The study’s coprimary outcomes were opportunity-based composite heart failure quality scores and time-to-heart-failure rehospitalization or all-cause mortality rates. For heart failure quality self-care, researchers wanted to determine if app usage would increase the enrollees’ medication adherence, physical activity, healthful diet, and weight control. 

 

The Pattern Health App

Pattern Health’s app provided evidence-based behavioral techniques to enrollees offering personalized educational content about heart failure and medication management assistance. It tracked biometrics like the person’s daily weight, physical activity, blood pressure, diet, and medication adherence. Based partially on these metrics, the app provided educational opportunities and behavioral motivation techniques. Some of the customized recommendations included weight loss, stress reduction, monitoring fluid intake, and avoiding or limiting caffeine and alcohol usage. 

The app also used social support mechanisms, with a “care circle” chat group. This paired the study enrollees with other patients or with friends and family if the enrollee wanted to bring them in. The care circle feature offered a commitment contract so enrollees could decide whether to commit to completing program activities such as taking medication and recording their weight daily, losing access to other phone apps if they did not stick with that commitment. 

The Results

The researchers found that patients enrolled in the digital app portion of the study experienced overall higher quality-of-care scores for heart failure compared to those just receiving the usual medical care. The composite heart failure quality-of-care score for those using the app went from a baseline 44.4% to 48% at the end of the study. For those not using the app, the same score dropped from its 45.1% baseline to 43.6% at the study completion. The app user group experienced greater adherence to GDMT and had fewer drug therapy discontinuations compared to the control group. Additionally, the rehospitalization for heart failure or death rate was 33% for the app user group, compared to 39.6% in the control group, which was statistically significant. 

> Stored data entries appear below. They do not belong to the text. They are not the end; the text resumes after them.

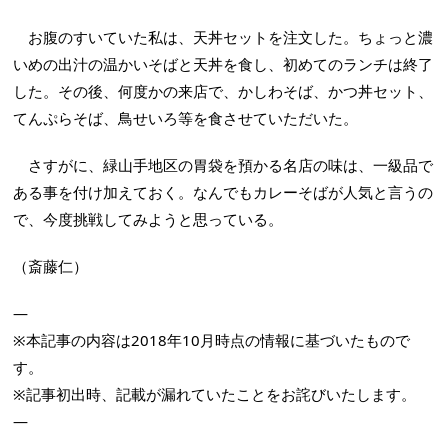
お腹のすいていた私は、天丼セットを注文した。ちょっと濃
いめの出汁の温かいそばと天丼を食し、初めてのランチは終了
した。その後、何度かの来店で、かしわそば、かつ丼セット、
てんぷらそば、鳥せいろ等を食させていただいた。
さすがに、緑山手地区の胃袋を預かる名店の味は、一級品で
ある事を付け加えておく。なんでもカレーそばが人気と言うの
で、今度挑戦してみようと思っている。
（斎藤仁）
—
※本記事の内容は2018年10月時点の情報に基づいたもので
す。
※記事初出時、記載が漏れていたことをお詫びいたします。
—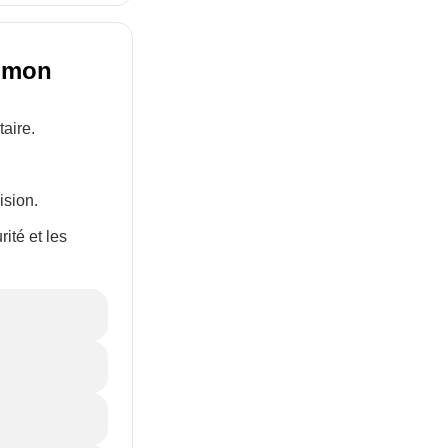
e mon
aire.
ision.
ité et les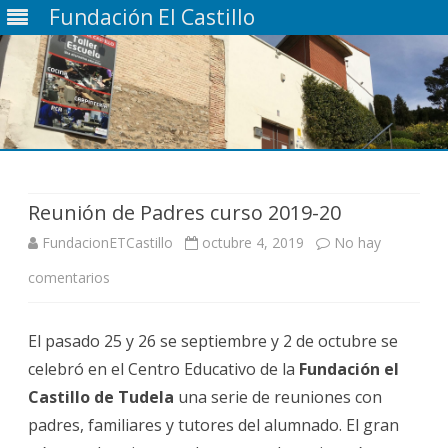
Fundación El Castillo
Saltar
contenido
Reunión de Padres curso 2019-20
FundacionETCastillo
octubre 4, 2019
No hay
en
comentarios
Reunión
El pasado 25 y 26 se septiembre y 2 de octubre se
de
celebró en el Centro Educativo de la
Fundación el
Padres
Castillo de Tudela
una serie de reuniones con
curso
padres, familiares y tutores del alumnado. El gran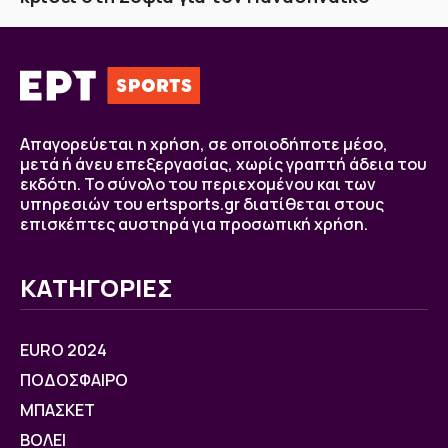
Απαγορεύεται η χρήση, σε οποιοδήποτε μέσο,
μετά ή άνευ επεξεργασίας, χωρίς γραπτή άδεια του
εκδότη. Το σύνολο του περιεχομένου και των
υπηρεσιών του ertsports.gr διατίθεται στους
επισκέπτες αυστηρά για προσωπική χρήση.
ΚΑΤΗΓΟΡΙΕΣ
EURO 2024
ΠΟΔΟΣΦΑΙΡΟ
ΜΠΑΣΚΕΤ
ΒOΛΕΙ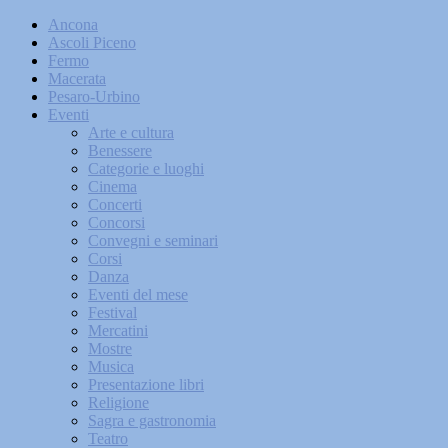
Ancona
Ascoli Piceno
Fermo
Macerata
Pesaro-Urbino
Eventi
Arte e cultura
Benessere
Categorie e luoghi
Cinema
Concerti
Concorsi
Convegni e seminari
Corsi
Danza
Eventi del mese
Festival
Mercatini
Mostre
Musica
Presentazione libri
Religione
Sagra e gastronomia
Teatro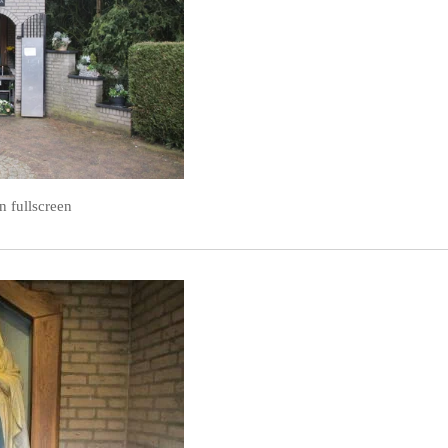
n fullscreen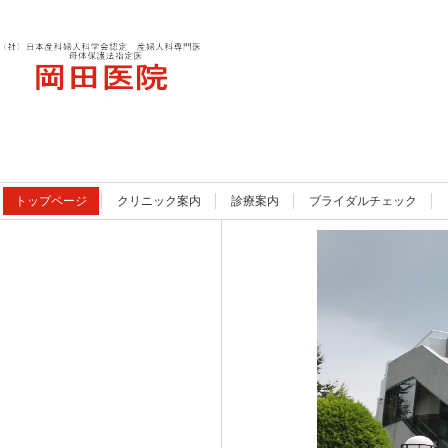
岡田医院
トップページ
クリニック案内
診療案内
ブライダルチェック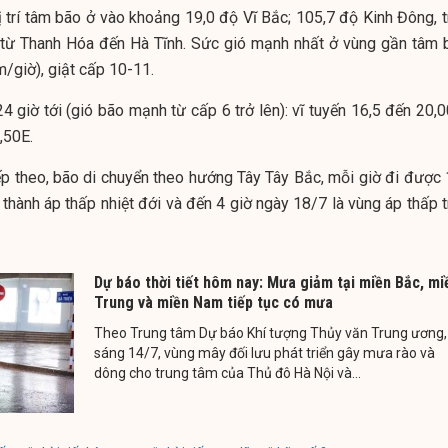
ị trí tâm bão ở vào khoảng 19,0 độ Vĩ Bắc; 105,7 độ Kinh Đông, t
h từ Thanh Hóa đến Hà Tĩnh. Sức gió mạnh nhất ở vùng gần tâm 
/giờ), giật cấp 10-11.
 giờ tới (gió bão mạnh từ cấp 6 trở lên): vĩ tuyến 16,5 đến 20,0
,50E.
ếp theo, bão di chuyển theo hướng Tây Tây Bắc, mỗi giờ đi được 
thành áp thấp nhiệt đới và đến 4 giờ ngày 18/7 là vùng áp thấp t
Dự báo thời tiết hôm nay: Mưa giảm tại miền Bắc, mi
Trung và miền Nam tiếp tục có mưa
Theo Trung tâm Dự báo Khí tượng Thủy văn Trung ương,
sáng 14/7, vùng mây đối lưu phát triển gây mưa rào và
dông cho trung tâm của Thủ đô Hà Nội và...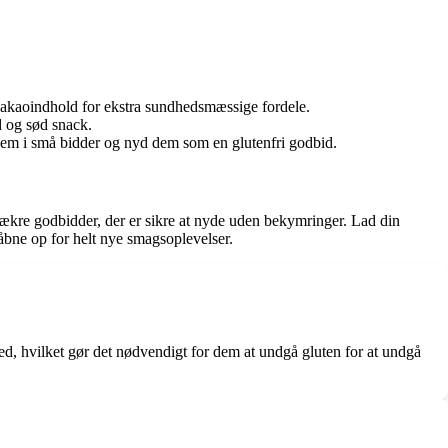
akaoindhold for ekstra sundhedsmæssige fordele.
d og sød snack.
dem i små bidder og nyd dem som en glutenfri godbid.
lækre godbidder, der er sikre at nyde uden bekymringer. Lad din
 åbne op for helt nye smagsoplevelser.
hed, hvilket gør det nødvendigt for dem at undgå gluten for at undgå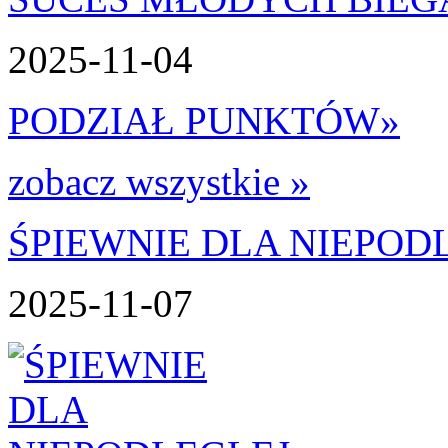
2025-11-04
PODZIAŁ PUNKTÓW
»
zobacz wszystkie »
ŚPIEWNIE DLA NIEPOD
2025-11-07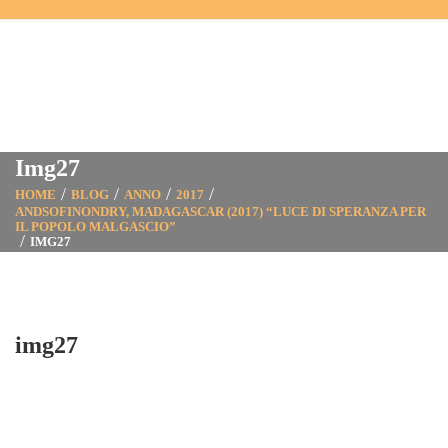
Img27
HOME
BLOG
ANNO
2017
ANDSOFINONDRY, MADAGASCAR (2017) “LUCE DI SPERANZA PER
IL POPOLO MALGASCIO”
IMG27
img27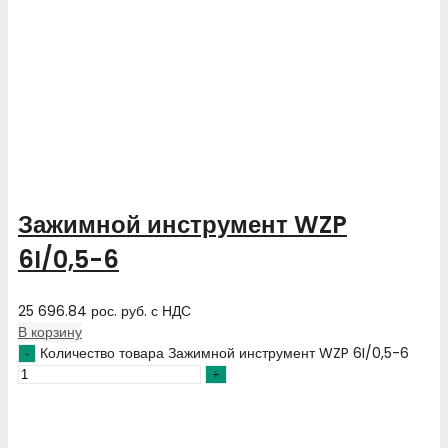
Зажимной инструмент WZP
6I/0,5-6
25 696.84
рос. руб.
с НДС
В корзину
Количество товара Зажимной инструмент WZP 6I/0,5-6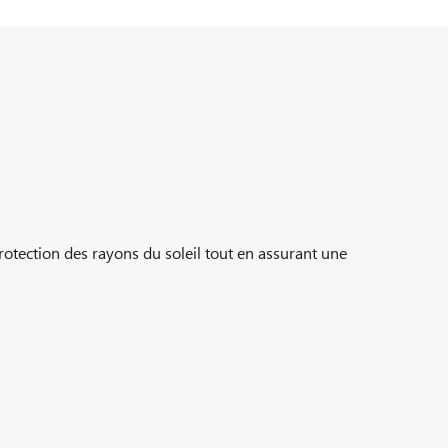
protection des rayons du soleil tout en assurant une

Interestingly, while comfort with technology and smartphone availability was needed to use the app, there was little difference in the ages of those studied. Enrollees in the digital arm were close in age to those who declined to use the app, at a mean of 58 versus 60 years. But the average age of digital users was actually 60 years.

This study shows promise that a digital tool such as a mobile app could help patients improve the care they administer at home and out of the hospital,” said DCRI fellow Vishal Rao, one of the researchers. “This warrants further study, but digital tools could be a key to improved personalized care as we partner with patients and empower them to help improve their quality of life.”

The researchers concluded that the app was associated with improved HF quality metrics, use of GDMT, and clinical outcomes.  The study provided evidence that mobile apps have a potential future in HF treatment. Additional research can shed light on optimal ways to incorporate the technology, especially based on the patient population. It can also be considered to positively address health disparities. “As digital health technologies evolve, future work must also understand how best to engage different groups of patients while reducing risks of expanding health disparities through digital technology use,” DeVore said.